One of the movers of the bill, MNA Sufyan Yousuf, told Dawn there is no trend for research in Pakistan, so most medication formulas are invested in other countries, where they are patented.

“In Pakistan, a trend has begun where companies select an international formula, change the quantity of ingredients in the formula and manufacture the medication under another name,” he said.

“Heart and liver patients have been suffering because of substandard drugs [that lack ingredients in the right quantity]. Let’s suppose a heart patient needs a fixed dose of medication to reduce cholesterol in the blood. Substandard medicines decrease cholesterol, but they increase blood thickness at the same time because another ingredient is in lesser quantity,” he added.

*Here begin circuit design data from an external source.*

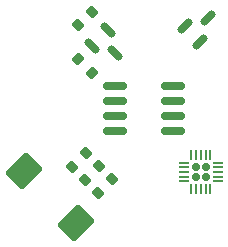
<source format=gbr>
%TF.GenerationSoftware,KiCad,Pcbnew,9.0.5*%
%TF.CreationDate,2025-12-02T23:56:59+01:00*%
%TF.ProjectId,D1,44312e6b-6963-4616-945f-706362585858,rev?*%
%TF.SameCoordinates,Original*%
%TF.FileFunction,Paste,Top*%
%TF.FilePolarity,Positive*%
%FSLAX46Y46*%
G04 Gerber Fmt 4.6, Leading zero omitted, Abs format (unit mm)*
G04 Created by KiCad (PCBNEW 9.0.5) date 2025-12-02 23:56:59*
%MOMM*%
%LPD*%
G01*
G04 APERTURE LIST*
G04 Aperture macros list*
%AMRoundRect*
0 Rectangle with rounded corners*
0 $1 Rounding radius*
0 $2 $3 $4 $5 $6 $7 $8 $9 X,Y pos of 4 corners*
0 Add a 4 corners polygon primitive as box body*
4,1,4,$2,$3,$4,$5,$6,$7,$8,$9,$2,$3,0*
0 Add four circle primitives for the rounded corners*
1,1,$1+$1,$2,$3*
1,1,$1+$1,$4,$5*
1,1,$1+$1,$6,$7*
1,1,$1+$1,$8,$9*
0 Add four rect primitives between the rounded corners*
20,1,$1+$1,$2,$3,$4,$5,0*
20,1,$1+$1,$4,$5,$6,$7,0*
20,1,$1+$1,$6,$7,$8,$9,0*
20,1,$1+$1,$8,$9,$2,$3,0*%
G04 Aperture macros list end*
%ADD10RoundRect,0.200000X-0.053033X0.335876X-0.335876X0.053033X0.053033X-0.335876X0.335876X-0.053033X0*%
%ADD11RoundRect,0.150000X-0.309359X-0.521491X0.521491X0.309359X0.309359X0.521491X-0.521491X-0.309359X0*%
%ADD12RoundRect,0.250000X1.294005X0.183848X0.183848X1.294005X-1.294005X-0.183848X-0.183848X-1.294005X0*%
%ADD13RoundRect,0.167500X-0.167500X0.167500X-0.167500X-0.167500X0.167500X-0.167500X0.167500X0.167500X0*%
%ADD14RoundRect,0.050000X-0.050000X0.375000X-0.050000X-0.375000X0.050000X-0.375000X0.050000X0.375000X0*%
%ADD15RoundRect,0.050000X-0.375000X0.050000X-0.375000X-0.050000X0.375000X-0.050000X0.375000X0.050000X0*%
%ADD16RoundRect,0.150000X-0.521491X0.309359X0.309359X-0.521491X0.521491X-0.309359X-0.309359X0.521491X0*%
%ADD17RoundRect,0.200000X0.335876X0.053033X0.053033X0.335876X-0.335876X-0.053033X-0.053033X-0.335876X0*%
%ADD18RoundRect,0.150000X-0.825000X-0.150000X0.825000X-0.150000X0.825000X0.150000X-0.825000X0.150000X0*%
G04 APERTURE END LIST*
D10*
%TO.C,R5*%
X85083363Y-73816637D03*
X83916637Y-74983363D03*
%TD*%
D11*
%TO.C,Q2*%
X93415336Y-63041161D03*
X94758839Y-64384664D03*
X95412913Y-62387087D03*
%TD*%
D10*
%TO.C,R1*%
X85583363Y-61816637D03*
X84416637Y-62983363D03*
%TD*%
D12*
%TO.C,C5*%
X84206173Y-79706173D03*
X79793827Y-75293827D03*
%TD*%
D10*
%TO.C,R6*%
X86183363Y-74916637D03*
X85016637Y-76083363D03*
%TD*%
D13*
%TO.C,U3*%
X95210000Y-74990000D03*
X94390000Y-74990000D03*
X95210000Y-75810000D03*
X94390000Y-75810000D03*
D14*
X95600000Y-73950000D03*
X95200000Y-73950000D03*
X94800000Y-73950000D03*
X94400000Y-73950000D03*
X94000000Y-73950000D03*
D15*
X93350000Y-74600000D03*
X93350000Y-75000000D03*
X93350000Y-75400000D03*
X93350000Y-75800000D03*
X93350000Y-76200000D03*
D14*
X94000000Y-76850000D03*
X94400000Y-76850000D03*
X94800000Y-76850000D03*
X95200000Y-76850000D03*
X95600000Y-76850000D03*
D15*
X96250000Y-76200000D03*
X96250000Y-75800000D03*
X96250000Y-75400000D03*
X96250000Y-75000000D03*
X96250000Y-74600000D03*
%TD*%
D16*
%TO.C,Q1*%
X86908839Y-63365336D03*
X85565336Y-64708839D03*
X87562913Y-65362913D03*
%TD*%
D17*
%TO.C,R4*%
X85583363Y-66983363D03*
X84416637Y-65816637D03*
%TD*%
D10*
%TO.C,R7*%
X87283363Y-76016637D03*
X86116637Y-77183363D03*
%TD*%
D18*
%TO.C,U2*%
X87525000Y-68095000D03*
X87525000Y-69365000D03*
X87525000Y-70635000D03*
X87525000Y-71905000D03*
X92475000Y-71905000D03*
X92475000Y-70635000D03*
X92475000Y-69365000D03*
X92475000Y-68095000D03*
%TD*%
M02*

</source>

Mr Yousuf added: “In the Code of Criminal Procedure (CrPC), there is a standard of three to seven years imprisonment, but in the Drap Act there is only six months imprisonment and a Rs50,000 to Rs100,000 fine. Because of this, companies continue making substandard drugs.”

“We want that there should be four to 10 years imprisonment and Rs10 million fine for manufacturing substandard drugs,” Mr Yousuf said. “We only have two MQM members in the standing committee on NHS but we will try to build a consensus to pass the bill.”

Speaking on the National Assembly floor earlier, Ms Tarar said instead of referring the bill to the standing committee, members should discuss the matter with Drap.

She suggested that punishments are not being levied on violators, and that existing punishments should be ensured rather than increasing punishments. “It is a technical matter, so [it] can be addressed through a notification,” she added. She added that drug inspectors are already scared, and have been facing Federal Investigation Agency cases, so they should not be frightened further.

“Registered companies do not make spurious drugs so they should not be treated as if they are making fake medicines. If some ingredients in the medicines are increased or decreased mistakenly it does not mean that the drug should be treated as spurious,” she added.